> [Brief]: Reproduce the rows below, swapping each "pose" for "camera" and leaving everything else unchanged.

> [Data to process]:

— start —

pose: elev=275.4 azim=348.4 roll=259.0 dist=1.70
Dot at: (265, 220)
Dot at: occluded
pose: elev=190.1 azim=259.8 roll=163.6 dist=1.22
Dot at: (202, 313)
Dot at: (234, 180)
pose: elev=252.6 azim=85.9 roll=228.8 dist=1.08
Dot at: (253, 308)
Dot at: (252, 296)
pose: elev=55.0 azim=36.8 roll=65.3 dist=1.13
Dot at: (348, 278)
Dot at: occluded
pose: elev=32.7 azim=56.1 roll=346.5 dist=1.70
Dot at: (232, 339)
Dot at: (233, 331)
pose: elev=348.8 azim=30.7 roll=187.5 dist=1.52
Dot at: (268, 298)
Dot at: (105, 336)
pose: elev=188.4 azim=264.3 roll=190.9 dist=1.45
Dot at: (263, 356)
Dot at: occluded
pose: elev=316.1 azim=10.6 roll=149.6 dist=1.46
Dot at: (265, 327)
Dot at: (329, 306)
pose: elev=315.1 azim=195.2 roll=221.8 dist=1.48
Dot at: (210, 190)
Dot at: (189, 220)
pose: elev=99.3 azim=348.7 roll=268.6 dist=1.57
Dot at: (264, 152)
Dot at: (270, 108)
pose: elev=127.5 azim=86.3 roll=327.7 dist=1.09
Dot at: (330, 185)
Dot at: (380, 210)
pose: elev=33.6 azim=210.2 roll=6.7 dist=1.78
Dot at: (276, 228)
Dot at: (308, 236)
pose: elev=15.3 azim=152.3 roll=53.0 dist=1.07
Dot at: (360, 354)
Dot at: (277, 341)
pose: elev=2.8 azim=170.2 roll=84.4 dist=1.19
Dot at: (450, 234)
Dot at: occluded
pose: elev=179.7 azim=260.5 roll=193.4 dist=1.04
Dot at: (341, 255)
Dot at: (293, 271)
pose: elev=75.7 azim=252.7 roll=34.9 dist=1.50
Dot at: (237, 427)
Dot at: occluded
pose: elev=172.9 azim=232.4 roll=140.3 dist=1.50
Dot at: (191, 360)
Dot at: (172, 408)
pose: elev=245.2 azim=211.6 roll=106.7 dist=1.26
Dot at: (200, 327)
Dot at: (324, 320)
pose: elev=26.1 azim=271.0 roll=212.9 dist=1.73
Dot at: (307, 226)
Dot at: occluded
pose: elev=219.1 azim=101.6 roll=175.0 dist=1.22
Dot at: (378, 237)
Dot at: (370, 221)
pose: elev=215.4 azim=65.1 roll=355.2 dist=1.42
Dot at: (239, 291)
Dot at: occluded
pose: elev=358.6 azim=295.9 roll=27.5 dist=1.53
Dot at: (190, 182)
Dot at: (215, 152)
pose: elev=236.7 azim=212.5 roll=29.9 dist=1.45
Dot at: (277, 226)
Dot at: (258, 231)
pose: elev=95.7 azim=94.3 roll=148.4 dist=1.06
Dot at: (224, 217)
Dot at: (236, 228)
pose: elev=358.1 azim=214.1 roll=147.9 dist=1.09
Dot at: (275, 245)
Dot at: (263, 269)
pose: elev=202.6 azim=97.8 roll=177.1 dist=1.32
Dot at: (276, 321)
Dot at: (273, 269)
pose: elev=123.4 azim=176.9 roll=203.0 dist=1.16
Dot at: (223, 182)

— end —

> [Output for this task]:
camera: elev=275.4 azim=348.4 roll=259.0 dist=1.70
Dot at: (265, 220)
Dot at: occluded
camera: elev=190.1 azim=259.8 roll=163.6 dist=1.22
Dot at: (202, 313)
Dot at: (234, 180)
camera: elev=252.6 azim=85.9 roll=228.8 dist=1.08
Dot at: (253, 308)
Dot at: (252, 296)
camera: elev=55.0 azim=36.8 roll=65.3 dist=1.13
Dot at: (348, 278)
Dot at: occluded
camera: elev=32.7 azim=56.1 roll=346.5 dist=1.70
Dot at: (232, 339)
Dot at: (233, 331)
camera: elev=348.8 azim=30.7 roll=187.5 dist=1.52
Dot at: (268, 298)
Dot at: (105, 336)
camera: elev=188.4 azim=264.3 roll=190.9 dist=1.45
Dot at: (263, 356)
Dot at: occluded
camera: elev=316.1 azim=10.6 roll=149.6 dist=1.46
Dot at: (265, 327)
Dot at: (329, 306)
camera: elev=315.1 azim=195.2 roll=221.8 dist=1.48
Dot at: (210, 190)
Dot at: (189, 220)
camera: elev=99.3 azim=348.7 roll=268.6 dist=1.57
Dot at: (264, 152)
Dot at: (270, 108)
camera: elev=127.5 azim=86.3 roll=327.7 dist=1.09
Dot at: (330, 185)
Dot at: (380, 210)
camera: elev=33.6 azim=210.2 roll=6.7 dist=1.78
Dot at: (276, 228)
Dot at: (308, 236)
camera: elev=15.3 azim=152.3 roll=53.0 dist=1.07
Dot at: (360, 354)
Dot at: (277, 341)
camera: elev=2.8 azim=170.2 roll=84.4 dist=1.19
Dot at: (450, 234)
Dot at: occluded
camera: elev=179.7 azim=260.5 roll=193.4 dist=1.04
Dot at: (341, 255)
Dot at: (293, 271)
camera: elev=75.7 azim=252.7 roll=34.9 dist=1.50
Dot at: (237, 427)
Dot at: occluded
camera: elev=172.9 azim=232.4 roll=140.3 dist=1.50
Dot at: (191, 360)
Dot at: (172, 408)
camera: elev=245.2 azim=211.6 roll=106.7 dist=1.26
Dot at: (200, 327)
Dot at: (324, 320)
camera: elev=26.1 azim=271.0 roll=212.9 dist=1.73
Dot at: (307, 226)
Dot at: occluded
camera: elev=219.1 azim=101.6 roll=175.0 dist=1.22
Dot at: (378, 237)
Dot at: (370, 221)
camera: elev=215.4 azim=65.1 roll=355.2 dist=1.42
Dot at: (239, 291)
Dot at: occluded
camera: elev=358.6 azim=295.9 roll=27.5 dist=1.53
Dot at: (190, 182)
Dot at: (215, 152)
camera: elev=236.7 azim=212.5 roll=29.9 dist=1.45
Dot at: (277, 226)
Dot at: (258, 231)
camera: elev=95.7 azim=94.3 roll=148.4 dist=1.06
Dot at: (224, 217)
Dot at: (236, 228)
camera: elev=358.1 azim=214.1 roll=147.9 dist=1.09
Dot at: (275, 245)
Dot at: (263, 269)
camera: elev=202.6 azim=97.8 roll=177.1 dist=1.32
Dot at: (276, 321)
Dot at: (273, 269)
camera: elev=123.4 azim=176.9 roll=203.0 dist=1.16
Dot at: (223, 182)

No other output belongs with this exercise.